SD-WAN QoS integration

For SD-WAN deployments, QoS policy must be replicated at the SD-WAN appliance to apply to the underlay transport path:

SD-WAN policy:
  Real-time AI (DSCP EF)  → Preferred path: lowest latency link
  Agent assist (CS5)      → Preferred path: lowest latency link
  RAG / knowledge (CS4)   → Any path with SLA < 80 ms
  Model sync (CS1)        → Cheapest path, off-peak scheduling

QoS configuration design worksheet

Step 1 — Classify your AI traffic

Traffic type Source IP range Destination DSCP to apply
Real-time inference Inference pod subnet All EF (46)
Agent LLM calls Agent VLAN AI API endpoint CS5 (40)
RAG queries Agent VLAN Vector DB IP CS4 (32)
Analytics Analytics server Cloud analytics CS3 (24)
Model sync Inference pod Model registry CS1 (8)

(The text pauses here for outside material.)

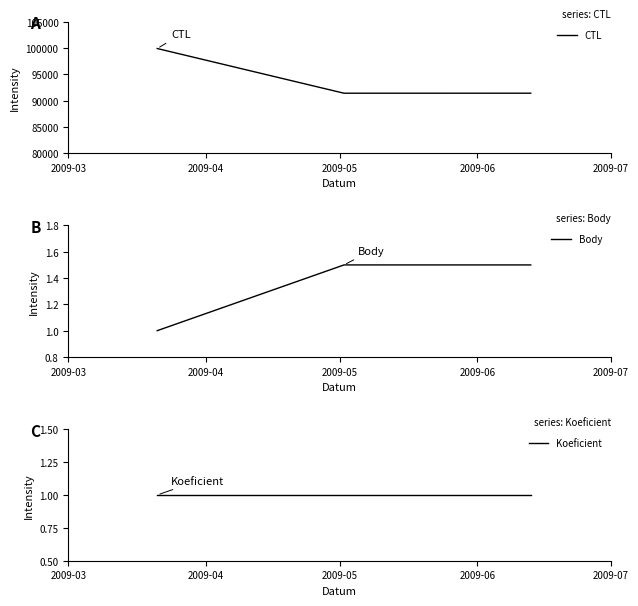

What are all the series names shown in the legend?

CTL, Body, Koeficient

Step 2 — Define queuing policy per interface

For each WAN-facing or core-facing interface:

Policy-map AI-ENTERPRISE-QOS
  class REALTIME-AI          (EF)   → Priority queue, 40% max BW
  class AGENT-ASSIST         (CS5)  → CBWFQ 25% guaranteed
  class RAG-KNOWLEDGE        (CS4)  → CBWFQ 18% guaranteed
  class ANALYTICS-BATCH      (CS3)  → CBWFQ 12% guaranteed
  class MODEL-SYNC           (CS1)  → CBWFQ 5%, off-peak scheduler
  class class-default        (BE)   → CBWFQ 5% best effort

Step 3 — Model sync scheduling

Model weight updates should never run during business hours. Configure a time-based policy:

Model sync window: 02:00–06:00 local time
Maximum model sync rate: 50% of CS1 queue (2.5% of total link)
Trigger: After-hours scheduler or network automation script

QoS and WAN provider SLA

If your WAN is MPLS with a provider SLA, verify the provider's DSCP mapping:

Your DSCP Provider class Provider guarantee
EF (46) Real-time Sub-20ms jitter
CS5 (40) Business critical < 50 ms
CS4 (32) Business < 80 ms
CS3 (24) Standard Best-effort with priority
CS1 (8) Scavenger No guarantee

Some providers re-mark DSCP at the provider edge. Confirm DSCP passthrough or mapping before relying on provider QoS for AI traffic.


Verifying QoS effectiveness

After QoS deployment, validate with these checks:

  1. Generate test AI traffic during simulated peak load
  2. Simultaneously generate a large model sync transfer (to fill CS1 queue)
  3. Measure RTT for real-time AI (EF class) traffic during the test
  4. RTT should remain within LL budget; model sync should not impact real-time AI

Tools: Cisco IP SLA, IPERF3 with DSCP marking, NetFlow with class-based counters, Cisco ThousandEyes for end-to-end AI path measurement.